It’s with a great sense of irony that we report the death of an anti-tobacco operative who made a very good living suing tobacco companies. Judith D. Wilkenfeld died last weekend of cancer. She was 64 years old and did not smoke.
Judith Wilkenfeld: Anti-tobacco operative, dead at 64
Wilkenfeld began her career of making smokers miserable by suing Brown & Williamson in 1985 while working for the Federal Trade Commission. She beefed up her anti-tobacco bona fides five years later by taking on R.J. Reynolds Co. over the cigarette manufacturer’s advertising that disputed the health risks of smoking. Since the so-called health risks have never been proven scientifically and are merely fictions derived from flawed epidemiologic studies, Wilkenfeld’s action against RJR is an early example of anti-tobacco stifling free speech.

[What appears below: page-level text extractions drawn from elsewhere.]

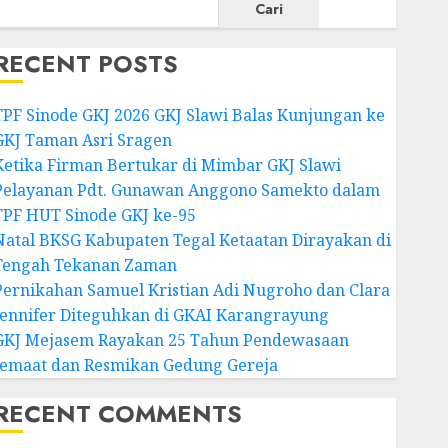
Cari
RECENT POSTS
TPF Sinode GKJ 2026 GKJ Slawi Balas Kunjungan ke
GKJ Taman Asri Sragen
Ketika Firman Bertukar di Mimbar GKJ Slawi
Pelayanan Pdt. Gunawan Anggono Samekto dalam
TPF HUT Sinode GKJ ke-95
Natal BKSG Kabupaten Tegal Ketaatan Dirayakan di
Tengah Tekanan Zaman
Pernikahan Samuel Kristian Adi Nugroho dan Clara
Jennifer Diteguhkan di GKAI Karangrayung
GKJ Mejasem Rayakan 25 Tahun Pendewasaan
Jemaat dan Resmikan Gedung Gereja
RECENT COMMENTS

Wilkenfeld’s fealty to the pharmaceutical industry was rewarded during the Clinton Administration when she was invited into the Food and Drug Administration as a special advisor for tobacco policy while the agency illegally crafted rules and regulations governing tobacco. After the Supreme Court ruled the FDA had exceeded its authority by regulating tobacco Wilenfeld raked in the big bucks by becoming the vice president of international programs at the nonprofit Campaign for Tobacco-Free Kids. In that capacity she led negotiations for the global framework treaty on tobacco. When the United States refused to ratify the treaty she bad-mouthed her country and the government that had facilitated her entry in the anti-tobacco rackets.
Wilkenfeld was a dedicated runner and enjoyed working out. We hope she is missed by her family and friends since her impact on the world in her professional capacity was completely negative. After decades of railing against "Big Tobacco" and concocting policy measures that denigrate, persecute and demonize smokers we can’t shed a tear over her premature death. We can, and do, have pity on her for enthusiastically rolling in the dirt and mire that is anti-tobacco.